**** Исходный текст
Но далее Беньямин отмечает, что восприятие искусства вновь меняется благодаря средствам технической воспроизводимости. Техника разрушила то, что Беньямин называет аурой. Аура — это отсвет божественности, подлинности, ощущение нерукотворности: глядя на гениальную картину, ты чувствуешь, что художник, который ее написал, как будто обвел контуры, данные свыше неким божественным провидением. По мнению Беньямина, фотография в каком-то смысле пришла на смену живописи, а кинематограф — театру, и в этот момент необходимость в подлиннике, а значит — и в ауре, пропадает, зато возникает новое восприятие реальности: через фотографию и кино массы смотрят не на художника, не на бога, а сами на себя. Через кино и фотографию мы начинаем осмыслять какой-то фрагмент нашей обыденной жизни, начинаем видеть в нем значимость и уникальность.
********
**** Приведённый перечень
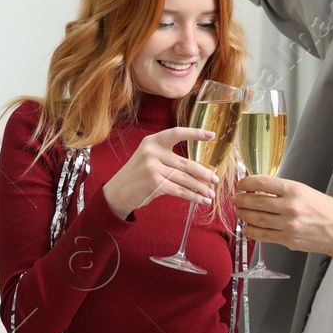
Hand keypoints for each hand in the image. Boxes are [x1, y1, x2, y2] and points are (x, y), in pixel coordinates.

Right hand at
********
**** Приведённый перечень
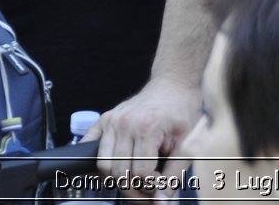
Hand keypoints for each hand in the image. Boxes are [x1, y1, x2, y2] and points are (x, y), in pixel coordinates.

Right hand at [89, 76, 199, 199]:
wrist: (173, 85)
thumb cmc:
********
# Задание 1
Перепиши без изменений фрагмент текста о Беньямине и ауре: от «Но далее Беньямин» до «значимость и уникальность.» включительно.
# Задание 2
Допиши продолжение текста о Беньямине и ауре искусства, начав сразу после его последнего предложения.

# Ответ 1
Но далее Беньямин отмечает, что восприятие искусства вновь меняется благодаря средствам технической воспроизводимости. Техника разрушила то, что Беньямин называет аурой. Аура — это отсвет божественности, подлинности, ощущение нерукотворности: глядя на гениальную картину, ты чувствуешь, что художник, который ее написал, как будто обвел контуры, данные свыше неким божественным провидением. По мнению Беньямина, фотография в каком-то смысле пришла на смену живописи, а кинематограф — театру, и в этот момент необходимость в подлиннике, а значит — и в ауре, пропадает, зато возникает новое восприятие реальности: через фотографию и кино массы смотрят не на художника, не на бога, а сами на себя. Через кино и фотографию мы начинаем осмыслять какой-то фрагмент нашей обыденной жизни, начинаем видеть в нем значимость и уникальность.

# Ответ 2
В тот момент, когда мы выходим из застывшего восторженного состояния, отказываемся от попыток восприятия божественного и обращаемся через искусство к самим себе, появляется поле для социологии. Собственно это и обнаружили антропологи, сказав: чем мы лучше первобытных племен? Ведь мы можем посмотреть на современную музыку как на встроенные ритуалы — чтобы понять, какую роль разные музыкальные формы играют в нашей социальной коммуникации. Почему прослушивание музыки в консерватории построено одним образом, а на рок-концерте — другим? Почему принято именно таким способом исполнять гимн? Зачем петь «Happy Birthday»?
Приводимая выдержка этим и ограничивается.